Given passage ▸
....

Wow, I am so jealous........... well done. Just so envious........


----------



## mopgenorth (Nov 20, 2011)

What a fabulous room! I'm so jealous!


----------



## spiritwalker (Jun 15, 2011)

Room looks great. Looks as if you have enough stash to keep
you busy for sometime.


----------



## KNITTEN NANA (Apr 2, 2011)

You are living my dream...I can only dream of a room like this.


----------



## ceala (Nov 19, 2011)

I take it that Sugar and Spice are the two little angels in your avatar?


----------



## Ann DeGray (May 11, 2011)

Scrubbienut said:


> Finally, got my yarn out of the totes. Yay! That's one NY resolution fulfilled!
> My sis says I have enough yarn, but you don't ever really have enough...


Your sister isn't a knitter, is she? See? I knew she wasn't. A knitter would NEVER say that!


----------



## Sugar and Spice's Mom (Aug 2, 2011)

....

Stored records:
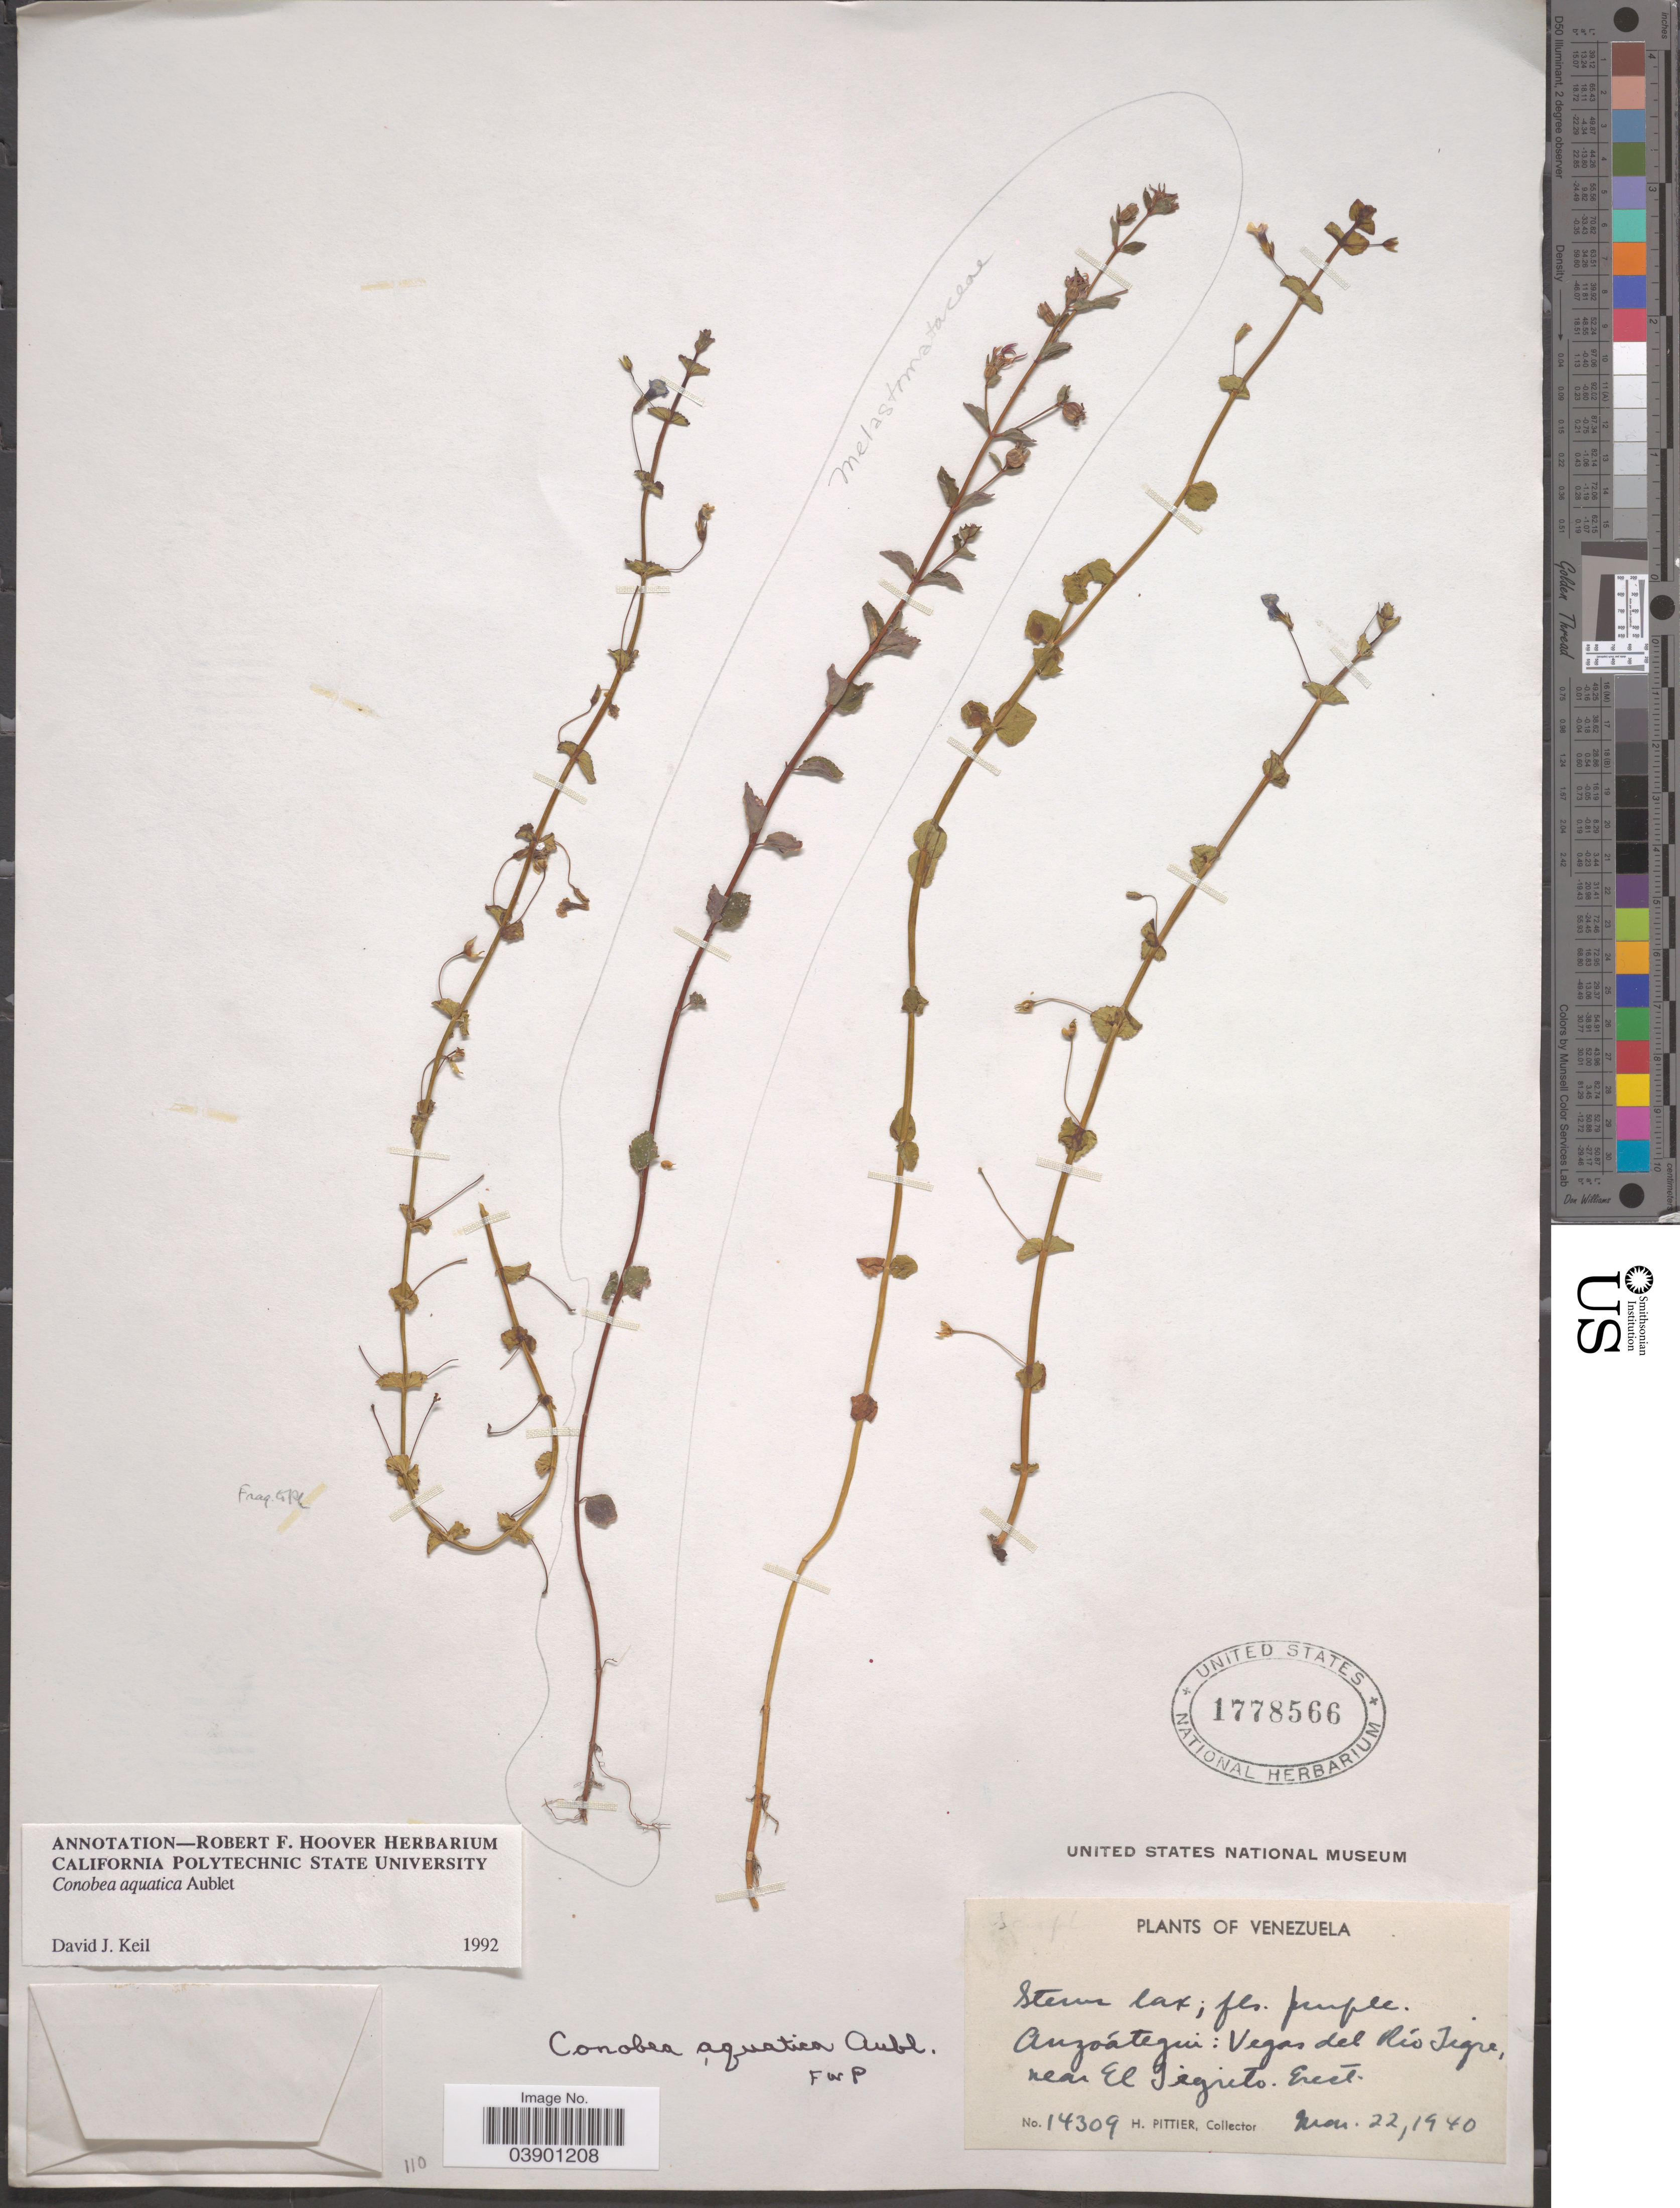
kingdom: Plantae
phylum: Tracheophyta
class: Magnoliopsida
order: Lamiales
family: Plantaginaceae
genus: Conobea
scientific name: Conobea aquatica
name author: Aubl.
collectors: H. F. Pittier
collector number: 14309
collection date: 1940-03-22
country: Venezuela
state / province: Anzoategui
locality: Vegas del Río Tigre, near El Tigrito.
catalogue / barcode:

....

Short problem ▸
Extend the forum thread about the yarn room, picking up immediately after its final line. The lines above are separate material and have no connection to the forum thread.

Answer to the task ▸
Yep, they sure are. I purchased them from the Humane Society 10 years ago. Sugar (the brown/gray tabby) was 6 mos. old) and Spice (the tortoise) was one year. They're my first indoor cats ever. i wish I had raised all my other cats indoors. My husband and I enjoy them immensely.


ceala said:


> I take it that Sugar and Spice are the two little angels in your avatar?


----------



## wooldeb (Mar 29, 2011)

Mmmmmm I have a similar sewing /yarn room with cubes etc but yours looks sooooooo tidy. Not taking any pictures of mine at the moment. Perhaps instead of knitting sometimes I could tidy it up. Please post pics after a few months....LOL


----------



## dotcarp2000 (Sep 5, 2011)

what I wouldnt give for a room like that !!!!!!!!!!!!!!


----------



## alwaysknitting (Dec 19, 2011)

Oh my how gorgeous, I too am very envious!


----------



## Wynn11 (Jul 20, 2011)

Oh, for a room with shelves. This is beautiful. I'd love to be able to see the colors when I went into the room. How do you handle dust? Is the yarn in plastic bags?


----------



## BSH (Oct 8, 2011)

I covet your yarn and craft room!


----------



## Niki-knitter (Jan 28, 2011)

I have knitting magazines from the 70's
Mon tricot ... The patterns in these magazines are still great!
Ladies home journal Needle Craft.... These are still great!


----------



## meann (Jan 2, 2012)

BEAUTIFUL!!!!!!


----------



## andreality (Mar 28, 2011)

That is a dream room for sewing, knitting, creating!! I jealous too--GREEN with envy!!


----------



## sunansand101 (Mar 6, 2011)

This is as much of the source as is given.